An executioner will be selected by the warden no later than 14 days before the execution and training sessions will be held for the executioner and others involved.
Arrangements for disposing of the body must also be finalized two weeks before the execution. Final security drills will be held.
In the last week, McVeigh will be asked to choose his last meal. The warden will purchase the lethal substance to used in the execution. He will also meet with federal, state and local law enforcement officials to coordinate security.
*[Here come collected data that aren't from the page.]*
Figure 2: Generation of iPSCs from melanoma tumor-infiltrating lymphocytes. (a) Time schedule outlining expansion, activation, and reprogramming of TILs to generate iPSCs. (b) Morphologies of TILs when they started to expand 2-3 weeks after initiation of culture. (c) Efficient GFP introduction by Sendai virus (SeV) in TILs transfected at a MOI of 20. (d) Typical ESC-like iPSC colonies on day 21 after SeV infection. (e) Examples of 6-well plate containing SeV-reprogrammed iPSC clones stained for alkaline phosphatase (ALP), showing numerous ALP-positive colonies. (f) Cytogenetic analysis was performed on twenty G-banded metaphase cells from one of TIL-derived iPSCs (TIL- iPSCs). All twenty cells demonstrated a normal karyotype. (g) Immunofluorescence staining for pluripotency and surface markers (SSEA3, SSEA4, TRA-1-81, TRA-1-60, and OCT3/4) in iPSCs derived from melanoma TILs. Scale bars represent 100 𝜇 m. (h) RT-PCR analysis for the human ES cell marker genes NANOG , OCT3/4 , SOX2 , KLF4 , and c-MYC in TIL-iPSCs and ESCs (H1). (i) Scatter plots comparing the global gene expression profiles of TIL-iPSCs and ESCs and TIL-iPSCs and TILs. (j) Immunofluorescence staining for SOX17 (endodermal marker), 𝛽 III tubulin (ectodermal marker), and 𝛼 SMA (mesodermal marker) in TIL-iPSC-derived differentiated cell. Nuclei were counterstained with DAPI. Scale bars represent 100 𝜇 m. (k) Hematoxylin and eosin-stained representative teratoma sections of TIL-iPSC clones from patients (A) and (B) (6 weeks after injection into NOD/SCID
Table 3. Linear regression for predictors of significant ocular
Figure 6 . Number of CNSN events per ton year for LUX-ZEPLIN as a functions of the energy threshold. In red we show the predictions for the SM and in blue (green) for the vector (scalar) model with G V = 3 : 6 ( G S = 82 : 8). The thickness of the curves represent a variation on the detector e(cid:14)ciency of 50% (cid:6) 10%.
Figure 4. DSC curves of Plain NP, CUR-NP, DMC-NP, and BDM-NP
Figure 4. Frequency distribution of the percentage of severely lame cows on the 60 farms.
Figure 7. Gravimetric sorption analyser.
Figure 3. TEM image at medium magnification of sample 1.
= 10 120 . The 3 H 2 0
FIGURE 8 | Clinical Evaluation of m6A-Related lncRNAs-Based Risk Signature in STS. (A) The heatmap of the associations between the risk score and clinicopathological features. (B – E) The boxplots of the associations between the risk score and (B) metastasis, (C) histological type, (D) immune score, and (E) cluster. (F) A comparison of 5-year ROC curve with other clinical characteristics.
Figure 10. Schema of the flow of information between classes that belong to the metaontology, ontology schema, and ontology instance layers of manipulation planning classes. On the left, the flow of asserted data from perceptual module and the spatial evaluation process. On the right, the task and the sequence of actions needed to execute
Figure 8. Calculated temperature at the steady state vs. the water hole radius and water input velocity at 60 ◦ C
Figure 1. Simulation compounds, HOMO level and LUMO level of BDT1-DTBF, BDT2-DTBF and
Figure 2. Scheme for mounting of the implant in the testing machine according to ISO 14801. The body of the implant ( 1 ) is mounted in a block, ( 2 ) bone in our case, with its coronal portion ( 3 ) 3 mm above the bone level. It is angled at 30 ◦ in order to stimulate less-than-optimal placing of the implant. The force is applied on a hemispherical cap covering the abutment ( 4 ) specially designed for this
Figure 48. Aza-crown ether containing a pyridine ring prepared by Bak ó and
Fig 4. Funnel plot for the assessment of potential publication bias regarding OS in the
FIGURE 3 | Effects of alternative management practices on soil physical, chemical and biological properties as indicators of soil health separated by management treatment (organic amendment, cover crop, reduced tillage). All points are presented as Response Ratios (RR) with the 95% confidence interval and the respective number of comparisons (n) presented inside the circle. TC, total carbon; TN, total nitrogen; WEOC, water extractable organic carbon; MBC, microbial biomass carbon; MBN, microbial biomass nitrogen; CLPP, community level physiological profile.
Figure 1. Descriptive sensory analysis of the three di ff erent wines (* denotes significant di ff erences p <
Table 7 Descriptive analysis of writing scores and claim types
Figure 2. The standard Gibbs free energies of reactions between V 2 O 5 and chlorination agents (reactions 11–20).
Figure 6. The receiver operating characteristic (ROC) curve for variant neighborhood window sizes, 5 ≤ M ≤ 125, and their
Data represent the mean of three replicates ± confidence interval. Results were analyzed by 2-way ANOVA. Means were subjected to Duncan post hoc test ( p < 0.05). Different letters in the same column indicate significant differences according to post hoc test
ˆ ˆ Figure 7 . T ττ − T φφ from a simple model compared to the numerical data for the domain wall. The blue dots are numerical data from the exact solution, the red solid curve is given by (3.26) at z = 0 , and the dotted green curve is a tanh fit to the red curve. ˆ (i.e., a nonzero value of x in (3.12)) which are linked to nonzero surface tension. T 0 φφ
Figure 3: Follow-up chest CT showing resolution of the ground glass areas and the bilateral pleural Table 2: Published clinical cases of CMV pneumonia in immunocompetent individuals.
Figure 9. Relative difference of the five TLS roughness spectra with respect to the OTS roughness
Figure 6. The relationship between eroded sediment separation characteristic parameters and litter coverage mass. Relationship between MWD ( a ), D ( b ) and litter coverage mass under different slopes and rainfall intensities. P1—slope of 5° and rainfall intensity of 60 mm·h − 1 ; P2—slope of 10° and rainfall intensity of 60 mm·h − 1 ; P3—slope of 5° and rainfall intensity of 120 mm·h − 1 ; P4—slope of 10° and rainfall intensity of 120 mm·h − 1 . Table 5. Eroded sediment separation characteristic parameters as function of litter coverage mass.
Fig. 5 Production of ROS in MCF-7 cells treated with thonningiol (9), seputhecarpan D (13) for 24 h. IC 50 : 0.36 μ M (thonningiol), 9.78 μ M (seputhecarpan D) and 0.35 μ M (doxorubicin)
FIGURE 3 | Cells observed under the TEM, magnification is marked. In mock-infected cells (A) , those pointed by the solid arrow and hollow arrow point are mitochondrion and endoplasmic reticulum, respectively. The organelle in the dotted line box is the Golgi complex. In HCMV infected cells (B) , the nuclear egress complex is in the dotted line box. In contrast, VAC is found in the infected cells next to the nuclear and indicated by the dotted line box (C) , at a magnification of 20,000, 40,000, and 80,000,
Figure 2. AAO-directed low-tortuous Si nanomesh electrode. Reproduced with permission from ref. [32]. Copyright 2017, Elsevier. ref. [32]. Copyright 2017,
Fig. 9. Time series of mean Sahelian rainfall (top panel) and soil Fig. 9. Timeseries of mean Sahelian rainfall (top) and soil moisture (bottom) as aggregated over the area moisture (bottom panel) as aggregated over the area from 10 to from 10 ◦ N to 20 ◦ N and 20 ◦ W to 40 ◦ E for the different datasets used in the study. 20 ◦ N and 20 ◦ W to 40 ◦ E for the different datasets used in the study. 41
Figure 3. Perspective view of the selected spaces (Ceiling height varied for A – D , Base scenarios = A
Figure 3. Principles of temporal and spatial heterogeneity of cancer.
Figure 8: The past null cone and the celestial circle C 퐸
The manual warns that prison officials should make every effort to ``prevent emotion or intimidation from hindering efforts to carry out assigned duties and conduct themselves at all times in a manner reflecting the solemnity and sensitivity of the occasion.''
Staff participation in the execution is voluntary.
Within 72 to 48 hours before the execution, McVeigh will be transported from death row to a holding cell in the execution facility. His telephone privileges will be terminated 24 hours before he's scheduled to die. He can still get visits by his attorneys, family members or spiritual advisers. The warden will decide when he gets his last meal.
Starting three hours before the execution, prison officials will begin chronicling every detail, down to the minute, execution activities _ the time McVeigh was removed from the holding cells, the time he was strapped to a gurney, the arrival of witnesses and the opening of the drapes.
McVeigh will be asked if he has any ``last words or wishes.'' He will have been told in advance by the warden that his statement ``should be reasonably brief.''
After McVeigh speaks, the warden will say, ``We are ready,'' the signal for the executioner to administer the lethal injection.
A post-execution checklist calls for removal of the body and clean-up in a sanitary manner.
``Institution staff will be trained in infectious disease prevention practices and utilize appropriate precautions in cleaning up the execution facility,'' the manual says.